Things got very exciting in October. The middle child was turning 13, and it was her bat mitzvah. She'd been practicing for a year, although at the beginning of the year she was very lackadaisical and we were very concerned the service would be a disaster. But as the date approached she knuckled down and did an incredible job. She even asked me (well, demanded really) to give a speech, and I got a little emotional on the bimah. However, no matter how beautifully she did or how incredibly her mom managed it on a shoestring budget, the one thing that will probably stick with her the rest of her life is that her dad chose not to attend.

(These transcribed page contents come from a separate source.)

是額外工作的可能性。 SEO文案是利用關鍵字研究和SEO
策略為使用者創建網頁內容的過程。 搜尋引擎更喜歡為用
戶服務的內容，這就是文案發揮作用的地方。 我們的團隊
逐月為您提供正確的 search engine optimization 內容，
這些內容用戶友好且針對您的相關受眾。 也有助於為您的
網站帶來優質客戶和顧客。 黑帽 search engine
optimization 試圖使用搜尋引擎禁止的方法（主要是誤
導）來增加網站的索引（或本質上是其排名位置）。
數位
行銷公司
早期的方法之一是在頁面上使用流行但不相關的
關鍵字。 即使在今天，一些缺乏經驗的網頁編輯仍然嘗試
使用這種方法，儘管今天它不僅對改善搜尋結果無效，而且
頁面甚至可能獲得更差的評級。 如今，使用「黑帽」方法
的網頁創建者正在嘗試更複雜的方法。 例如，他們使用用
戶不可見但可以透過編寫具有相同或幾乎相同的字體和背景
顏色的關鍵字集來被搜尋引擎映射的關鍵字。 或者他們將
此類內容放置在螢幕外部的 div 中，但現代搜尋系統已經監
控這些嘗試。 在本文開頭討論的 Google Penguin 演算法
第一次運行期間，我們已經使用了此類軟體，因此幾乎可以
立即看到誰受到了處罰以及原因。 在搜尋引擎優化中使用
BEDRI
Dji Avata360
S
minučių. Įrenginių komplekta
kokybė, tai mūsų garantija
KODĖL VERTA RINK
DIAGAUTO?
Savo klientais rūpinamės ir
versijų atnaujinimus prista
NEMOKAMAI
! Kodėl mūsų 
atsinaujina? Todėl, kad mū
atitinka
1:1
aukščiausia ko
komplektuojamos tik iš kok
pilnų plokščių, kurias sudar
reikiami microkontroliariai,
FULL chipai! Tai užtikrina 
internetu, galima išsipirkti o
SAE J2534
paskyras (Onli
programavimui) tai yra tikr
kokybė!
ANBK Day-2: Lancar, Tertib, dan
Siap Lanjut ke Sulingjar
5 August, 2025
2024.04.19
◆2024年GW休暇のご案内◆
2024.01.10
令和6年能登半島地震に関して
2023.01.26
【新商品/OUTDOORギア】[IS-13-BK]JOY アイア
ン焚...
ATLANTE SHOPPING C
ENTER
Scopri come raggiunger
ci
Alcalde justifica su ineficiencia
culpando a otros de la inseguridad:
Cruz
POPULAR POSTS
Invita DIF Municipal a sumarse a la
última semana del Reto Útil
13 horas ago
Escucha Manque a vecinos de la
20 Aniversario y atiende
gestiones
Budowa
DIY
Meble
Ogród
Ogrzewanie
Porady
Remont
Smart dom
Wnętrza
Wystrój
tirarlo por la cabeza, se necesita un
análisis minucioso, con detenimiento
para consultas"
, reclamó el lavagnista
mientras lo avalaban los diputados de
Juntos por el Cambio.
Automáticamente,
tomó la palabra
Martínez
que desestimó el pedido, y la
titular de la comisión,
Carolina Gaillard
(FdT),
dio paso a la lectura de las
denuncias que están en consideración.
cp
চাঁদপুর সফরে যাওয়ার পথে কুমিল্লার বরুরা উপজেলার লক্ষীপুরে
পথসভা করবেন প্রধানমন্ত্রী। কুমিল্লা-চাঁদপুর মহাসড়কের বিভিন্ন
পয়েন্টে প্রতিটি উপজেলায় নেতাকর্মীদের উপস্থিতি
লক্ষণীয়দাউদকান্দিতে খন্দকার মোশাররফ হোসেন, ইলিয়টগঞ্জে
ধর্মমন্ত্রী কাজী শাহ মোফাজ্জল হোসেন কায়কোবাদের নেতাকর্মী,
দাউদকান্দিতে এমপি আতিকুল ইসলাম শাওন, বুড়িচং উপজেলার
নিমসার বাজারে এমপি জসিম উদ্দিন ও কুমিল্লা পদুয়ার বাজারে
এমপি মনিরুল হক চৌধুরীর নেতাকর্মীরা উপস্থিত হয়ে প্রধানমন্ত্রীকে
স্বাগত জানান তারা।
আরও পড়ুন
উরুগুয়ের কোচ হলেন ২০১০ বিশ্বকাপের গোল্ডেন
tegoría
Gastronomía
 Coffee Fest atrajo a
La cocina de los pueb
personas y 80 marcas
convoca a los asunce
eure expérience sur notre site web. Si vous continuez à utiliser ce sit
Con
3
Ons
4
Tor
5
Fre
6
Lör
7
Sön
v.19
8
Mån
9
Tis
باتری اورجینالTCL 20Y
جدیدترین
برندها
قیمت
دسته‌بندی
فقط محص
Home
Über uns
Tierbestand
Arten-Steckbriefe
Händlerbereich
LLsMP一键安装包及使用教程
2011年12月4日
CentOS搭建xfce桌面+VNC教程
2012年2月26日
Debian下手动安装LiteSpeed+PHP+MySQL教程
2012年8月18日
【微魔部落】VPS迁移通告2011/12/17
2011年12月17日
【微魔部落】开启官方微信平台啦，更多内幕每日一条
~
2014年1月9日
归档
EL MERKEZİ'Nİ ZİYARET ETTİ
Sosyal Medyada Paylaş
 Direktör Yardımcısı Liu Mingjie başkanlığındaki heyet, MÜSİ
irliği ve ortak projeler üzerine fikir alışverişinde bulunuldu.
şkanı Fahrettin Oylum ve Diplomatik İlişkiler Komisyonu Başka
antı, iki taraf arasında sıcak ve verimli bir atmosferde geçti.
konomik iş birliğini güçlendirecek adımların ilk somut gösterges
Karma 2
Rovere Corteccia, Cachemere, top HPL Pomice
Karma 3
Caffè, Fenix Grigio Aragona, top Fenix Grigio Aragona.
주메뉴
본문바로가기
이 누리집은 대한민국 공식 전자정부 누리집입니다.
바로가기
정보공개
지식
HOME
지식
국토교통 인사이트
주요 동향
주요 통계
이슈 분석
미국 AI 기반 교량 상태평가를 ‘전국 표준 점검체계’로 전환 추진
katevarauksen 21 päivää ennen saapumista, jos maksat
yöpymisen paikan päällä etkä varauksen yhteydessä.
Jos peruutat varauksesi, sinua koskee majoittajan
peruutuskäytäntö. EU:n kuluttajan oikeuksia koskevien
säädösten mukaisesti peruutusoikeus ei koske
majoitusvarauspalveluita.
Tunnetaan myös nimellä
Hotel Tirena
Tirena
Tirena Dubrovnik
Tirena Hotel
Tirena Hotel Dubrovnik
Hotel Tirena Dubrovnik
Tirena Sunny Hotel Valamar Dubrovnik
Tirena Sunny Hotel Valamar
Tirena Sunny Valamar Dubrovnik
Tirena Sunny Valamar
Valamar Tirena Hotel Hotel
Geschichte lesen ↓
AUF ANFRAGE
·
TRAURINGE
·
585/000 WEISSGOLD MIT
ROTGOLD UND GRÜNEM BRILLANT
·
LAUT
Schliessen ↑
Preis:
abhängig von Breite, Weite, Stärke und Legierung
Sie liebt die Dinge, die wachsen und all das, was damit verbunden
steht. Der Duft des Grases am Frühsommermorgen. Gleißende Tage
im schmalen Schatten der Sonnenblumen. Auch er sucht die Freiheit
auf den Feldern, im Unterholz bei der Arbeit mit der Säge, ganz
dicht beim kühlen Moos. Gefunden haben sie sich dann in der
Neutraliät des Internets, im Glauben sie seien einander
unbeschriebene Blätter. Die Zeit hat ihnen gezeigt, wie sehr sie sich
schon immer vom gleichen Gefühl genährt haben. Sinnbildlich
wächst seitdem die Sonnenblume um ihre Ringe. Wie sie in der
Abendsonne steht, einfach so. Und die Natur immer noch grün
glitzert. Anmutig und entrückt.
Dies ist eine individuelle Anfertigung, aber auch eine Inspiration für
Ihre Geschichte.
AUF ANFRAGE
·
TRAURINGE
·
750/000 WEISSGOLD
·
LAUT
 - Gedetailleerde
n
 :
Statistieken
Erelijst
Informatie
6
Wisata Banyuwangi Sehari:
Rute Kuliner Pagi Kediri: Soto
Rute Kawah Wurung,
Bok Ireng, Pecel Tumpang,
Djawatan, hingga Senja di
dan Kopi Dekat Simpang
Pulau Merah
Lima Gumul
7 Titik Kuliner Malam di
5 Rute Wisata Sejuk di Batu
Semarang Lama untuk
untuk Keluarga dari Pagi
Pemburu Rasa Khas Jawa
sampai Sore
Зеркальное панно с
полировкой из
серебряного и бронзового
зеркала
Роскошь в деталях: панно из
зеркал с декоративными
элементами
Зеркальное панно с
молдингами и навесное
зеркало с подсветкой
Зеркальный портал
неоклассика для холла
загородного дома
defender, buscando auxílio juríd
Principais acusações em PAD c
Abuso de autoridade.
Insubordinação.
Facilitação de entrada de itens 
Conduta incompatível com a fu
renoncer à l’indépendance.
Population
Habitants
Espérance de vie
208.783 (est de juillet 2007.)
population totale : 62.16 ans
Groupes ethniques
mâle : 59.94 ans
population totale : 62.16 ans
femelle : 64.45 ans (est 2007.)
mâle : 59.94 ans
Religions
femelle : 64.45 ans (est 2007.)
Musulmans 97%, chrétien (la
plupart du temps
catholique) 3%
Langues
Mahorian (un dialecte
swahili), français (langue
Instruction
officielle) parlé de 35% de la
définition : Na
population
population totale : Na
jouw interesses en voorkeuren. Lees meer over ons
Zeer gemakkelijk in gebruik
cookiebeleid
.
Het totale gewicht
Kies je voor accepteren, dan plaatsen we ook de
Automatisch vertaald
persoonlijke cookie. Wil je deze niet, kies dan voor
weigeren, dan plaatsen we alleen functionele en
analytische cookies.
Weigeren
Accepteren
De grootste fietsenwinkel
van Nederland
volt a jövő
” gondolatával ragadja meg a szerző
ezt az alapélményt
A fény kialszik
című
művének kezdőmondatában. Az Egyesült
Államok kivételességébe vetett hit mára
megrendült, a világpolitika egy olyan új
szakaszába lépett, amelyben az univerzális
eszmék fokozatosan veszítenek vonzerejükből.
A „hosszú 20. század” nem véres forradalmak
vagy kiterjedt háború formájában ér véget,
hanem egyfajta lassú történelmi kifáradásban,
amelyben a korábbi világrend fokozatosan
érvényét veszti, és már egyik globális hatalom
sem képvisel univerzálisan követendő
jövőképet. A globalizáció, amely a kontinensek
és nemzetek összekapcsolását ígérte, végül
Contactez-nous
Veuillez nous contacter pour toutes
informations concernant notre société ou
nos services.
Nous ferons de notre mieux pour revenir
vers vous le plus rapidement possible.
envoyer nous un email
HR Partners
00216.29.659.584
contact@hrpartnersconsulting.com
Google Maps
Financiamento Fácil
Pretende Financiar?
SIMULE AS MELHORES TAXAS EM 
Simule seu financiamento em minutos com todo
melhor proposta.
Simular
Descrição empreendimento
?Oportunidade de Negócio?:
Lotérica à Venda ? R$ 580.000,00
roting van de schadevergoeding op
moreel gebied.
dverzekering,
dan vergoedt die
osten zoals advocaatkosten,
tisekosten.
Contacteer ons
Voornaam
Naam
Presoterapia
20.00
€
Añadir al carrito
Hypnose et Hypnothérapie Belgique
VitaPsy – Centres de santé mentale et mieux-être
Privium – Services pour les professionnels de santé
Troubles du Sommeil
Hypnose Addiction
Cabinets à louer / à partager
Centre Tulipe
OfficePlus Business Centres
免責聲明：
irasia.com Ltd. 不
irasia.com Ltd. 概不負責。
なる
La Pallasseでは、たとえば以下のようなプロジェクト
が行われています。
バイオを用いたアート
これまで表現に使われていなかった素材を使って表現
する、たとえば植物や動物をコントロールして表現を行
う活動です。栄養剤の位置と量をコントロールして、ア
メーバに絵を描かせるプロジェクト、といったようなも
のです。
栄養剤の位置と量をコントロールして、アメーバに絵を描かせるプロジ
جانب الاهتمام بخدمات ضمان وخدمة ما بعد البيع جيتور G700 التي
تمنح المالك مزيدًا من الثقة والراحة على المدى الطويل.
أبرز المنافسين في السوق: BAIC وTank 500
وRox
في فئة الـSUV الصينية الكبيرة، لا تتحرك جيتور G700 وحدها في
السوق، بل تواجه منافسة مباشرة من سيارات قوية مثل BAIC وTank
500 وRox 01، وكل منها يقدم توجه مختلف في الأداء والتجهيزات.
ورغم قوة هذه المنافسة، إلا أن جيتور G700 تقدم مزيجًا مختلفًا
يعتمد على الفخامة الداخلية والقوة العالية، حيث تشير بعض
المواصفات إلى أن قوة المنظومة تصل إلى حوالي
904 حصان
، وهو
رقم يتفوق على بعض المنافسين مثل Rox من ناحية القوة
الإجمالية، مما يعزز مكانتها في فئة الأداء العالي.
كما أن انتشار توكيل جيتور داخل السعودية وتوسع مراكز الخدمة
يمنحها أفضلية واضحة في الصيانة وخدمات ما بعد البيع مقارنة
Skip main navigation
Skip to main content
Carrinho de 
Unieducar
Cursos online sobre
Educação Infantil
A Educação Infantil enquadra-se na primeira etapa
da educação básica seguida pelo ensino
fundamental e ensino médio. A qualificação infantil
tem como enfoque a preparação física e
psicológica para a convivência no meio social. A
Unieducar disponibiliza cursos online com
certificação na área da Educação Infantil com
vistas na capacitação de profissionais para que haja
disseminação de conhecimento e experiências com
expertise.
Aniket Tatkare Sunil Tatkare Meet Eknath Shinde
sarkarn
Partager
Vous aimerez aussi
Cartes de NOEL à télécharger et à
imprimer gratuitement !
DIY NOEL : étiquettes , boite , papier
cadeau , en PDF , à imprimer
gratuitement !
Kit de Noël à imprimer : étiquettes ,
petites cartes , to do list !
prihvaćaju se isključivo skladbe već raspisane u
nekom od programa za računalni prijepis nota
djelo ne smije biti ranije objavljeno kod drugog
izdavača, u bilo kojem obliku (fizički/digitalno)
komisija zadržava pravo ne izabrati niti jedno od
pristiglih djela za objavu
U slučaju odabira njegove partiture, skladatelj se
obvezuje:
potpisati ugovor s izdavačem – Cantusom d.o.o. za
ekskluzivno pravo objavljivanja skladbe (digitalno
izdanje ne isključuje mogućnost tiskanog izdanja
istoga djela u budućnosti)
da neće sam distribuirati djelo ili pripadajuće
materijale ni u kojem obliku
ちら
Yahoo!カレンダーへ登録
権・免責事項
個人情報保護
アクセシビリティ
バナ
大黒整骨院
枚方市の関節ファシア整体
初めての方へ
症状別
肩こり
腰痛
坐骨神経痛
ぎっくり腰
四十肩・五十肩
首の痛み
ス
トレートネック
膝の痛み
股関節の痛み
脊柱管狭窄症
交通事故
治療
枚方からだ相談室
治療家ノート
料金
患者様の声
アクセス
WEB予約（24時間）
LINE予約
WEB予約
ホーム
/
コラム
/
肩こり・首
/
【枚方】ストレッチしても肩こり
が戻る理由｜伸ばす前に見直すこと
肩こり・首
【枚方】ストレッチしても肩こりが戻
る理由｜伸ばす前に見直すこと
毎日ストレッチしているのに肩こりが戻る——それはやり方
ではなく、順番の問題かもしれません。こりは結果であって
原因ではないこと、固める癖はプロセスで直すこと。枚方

Of course we also had to celebrate her birthday, and the youngest child's birthday was two weeks after that. Their grandmother had come from the UK for a month, so we got to know each other quite well. (I'd already met her once in the UK, plus over skype many times.) She is a dear woman and the kids loved having her around. We also did Halloween with our American friends. While it's not as big as America, it's more popular than in the UK, and the kids got quite a few lollies, plus a tin of jam and tuna. (Seriously, someone had run out of candy and started emptying their pantry!) Our international student carved her first pumpkin and we watched "The Nightmare Before Christmas," which is an annual tradition with me.

In November the cat celebrated one year since the vet said she would die within six weeks. She is still in renal failure and sleeps most of the day, but then she's a cat so it's hard to tell. I turned 46 and in fact have two friends with birthdays on the same week, so we went together to see James Bond film. (We called it a boys' night out, even though we went at 11am.)

In December, the synagogue was organising a weekend camping trip which was abruptly cancelled the week before due to a lack of registrations. I knew one of the organisers was gutted because she'd put so much time and effort into it, so I suggested we have a "mini-camp" at the synagogue, including a sleepover. You would have thought I would have learned my lesson in April not to raise my hand, but next thing I knew I was in charge! We had about 50 people for lunch, 25 people for dinner, and 10 kids for the sleepover. It was a great success and as no good deed goes unpunished, I've been asked to organise next year's Purim celebration! (I'm suggesting a cross-dressing musical version. If that doesn't get me out of it, nothing will.)

As the school year wound up, and our international student prepared to go back to China on December 10, she asked us to put up a Christmas tree! The kids have always had a tree, so this wasn't an issue, it was just putting one up right in the middle of Hannukah! Fortunately our student has decided to continue her studies next year, so she'll be back in two months. She's such a pleasure to have, we're very fortunate.

And last but not least, remember that my work permit expired in December? I applied for residency in September, 12 months after I arrived, and in November I was told by immigration that I would be denied because I did not have any proof of living with my partner in Kapiti! I had submitted references from a dozen people, but that was not considered 'official evidence.' I panicked, but I contacted an immigration consultant who reassured me it would be fine. I also went through an old pile of paperwork and miraculously found a holiday card a friend in the States had mailed to me in Kapiti last November! I'd kept the envelope because it had her address and I planned to write a thank-you letter, but the envelope disappeared into a drawer and I forgot all about it. Because the cancellation had a date stamp, it was considered 'official evidence' and I was approved three days before I had to leave the country! Hurrah! So I am now a NZ resident, which means I no longer have to worry about work permits. Too bad Wellington completely shuts down for December and January.

* NZ has actually gotten rid of the penny, and the nickel as well, so when you buy in cash the amount if rounded to the nearest ten cents.